Com esse titulo – Você pode me ouvir, Doutor – foi lançado no ano passado um livro que trata da relação médico-paciente. Um livro de rara sensibilidade com prefácio de Adib Jatene[2]. Ao ler a obra fiquei a pensar no modelo de saúde pública que o SUS contempla. Um sistema que pretende garantir ao cidadão serviços de saúde de qualidade que garanta a integralidade da assistência à saúde.
Ao refletir sobre a garantia de serviços de saúde integral, de acesso universal e igualitário, descobrimos o quão devedor é nosso serviço de saúde. Hoje mesmo, conversando com uma jovem dona de uma banca de jornal, ela me dizia que ao comprar a sua casa própria, abriu mão de todas as prestações possíveis, dentre elas, a do plano de saúde. Como seu filho pequeno teve um problema ortopédico, precisou ir nos serviços de saúde do bairro em que mora e teve muitas dificuldades para ser atendida pela falta de médico e quando o foi, o médico mal a olhou. Se ele tivesse que identificá-la por qualquer motivo não o saberia porque esteve com ela mas não a viu. Este fato a fez considerar se não deveria voltar a ter um plano de saúde nem que fosse apenas para seus filhos. E a cidade do interior em que mora essa jovem senhora é uma das cidades mais ricas do país, com uma alta renda per capita.

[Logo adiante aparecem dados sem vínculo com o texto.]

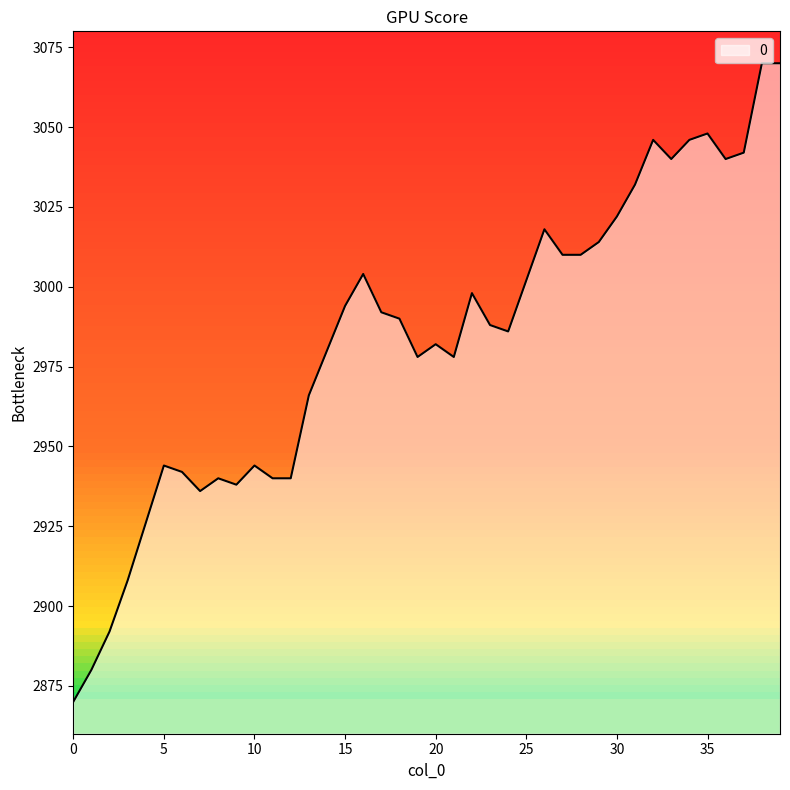

True or false: the data shows 4056 at 32.

False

Da falta de médico à falta de humanismo no atendimento, o sistema de saúde brasileiro vai mal como um todo, tanto o sistema público e como o sistema privado. A reclamação da cidadã centrava-se na ausência do serviço, do servidor público médico e da sua falta de profissionalismo, humanismo, alteridade. Atendimento humanizado passou a ser artigo de luxo que não se encontra em quase nenhum sistema.

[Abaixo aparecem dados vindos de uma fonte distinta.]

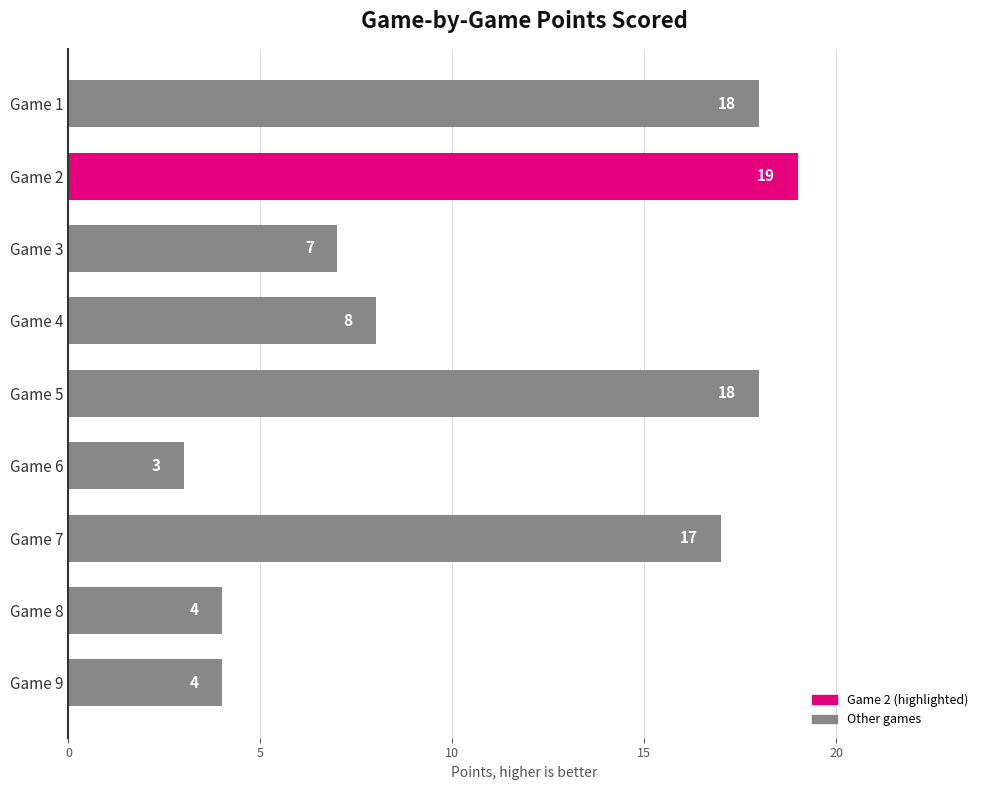

What is the difference between the maximum and second lowest values?

15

No prefácio do livro em referência, o Dr. Jatene sabiamente diz: Apesar dos avanços científicos e tecnológicos, o homem não mudou. Continua como antes diante da doença, necessitando antes de tudo confiar em quem o trata. Essa confiança que o faz entregar-se sem reservas só pode ser confrontada com competência e dedicação. O médico não pode permitir que as máquinas o substituam. Não pode limitar o tempo da consulta, refugiar-se na solicitação de exames e encurtar a anamnese como se esta pudesse ser substituída por imagens.

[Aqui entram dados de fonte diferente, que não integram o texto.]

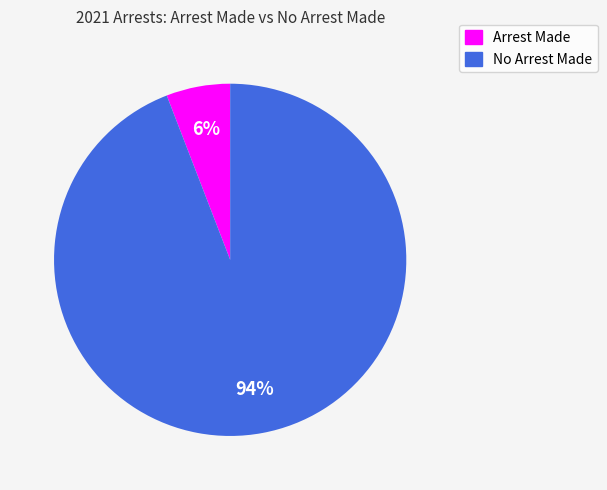

Does any single category account for the majority?

Yes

De fato, vivemos uma era em que as relações humanas se deterioram vertiginosamente, com profissionais de saúde, em especial os mais jovens, se voltando, cada vez mais, para a competição, considerada uma qualidade. Quem é competitivo, é elogiado. Só que na área da saúde não se pode esquecer que na frente de um médico, do outro lado da mesa, na outra cadeira, existe um ser humano que procura o médico como se ele fosse um oráculo capaz de lhe dizer palavras mágicas para minorar o sofrimento humano.
O SUS tem políticas de saúde voltadas para a humanização dos serviços. Mas haverá humanização nos serviços de saúde quando falta médico, sem falar da atenção, solicitude, cortesia tão importante para o inicio de uma relação de cura ou amenização do sofrimento?
Há humanismo num sistema de saúde que marca o mesmo horário e dia para todos os pacientes? Todos devem chegar às 7h da manhã, ficando alguns a esperar durante mais de quatro ou cinco horas?
Afora quando os desacertos nos diagnósticos atormentam a vida do paciente, fazendo-o peregrinar por dias a fio sem solução. As relações humanas parecem cada dia mais esgarçadas, sem que as políticas públicas e os projetos de humanização dos serviços aconteçam realmente.
[1]Coordenadora do Instituto de Direito Sanitário Aplicado – IDISA; Coordenadora do Curso de Especialização em Direito Sanitário da UNICAMP-IDISA; ex-procuradora da UNICAMP.
[2]Você pode me ouvir, Doutor? Organizadores: Alvaro Jorge Madeiro Filho e João Macedo Coelho Filho. Saberes Editora: Campinas, 2010.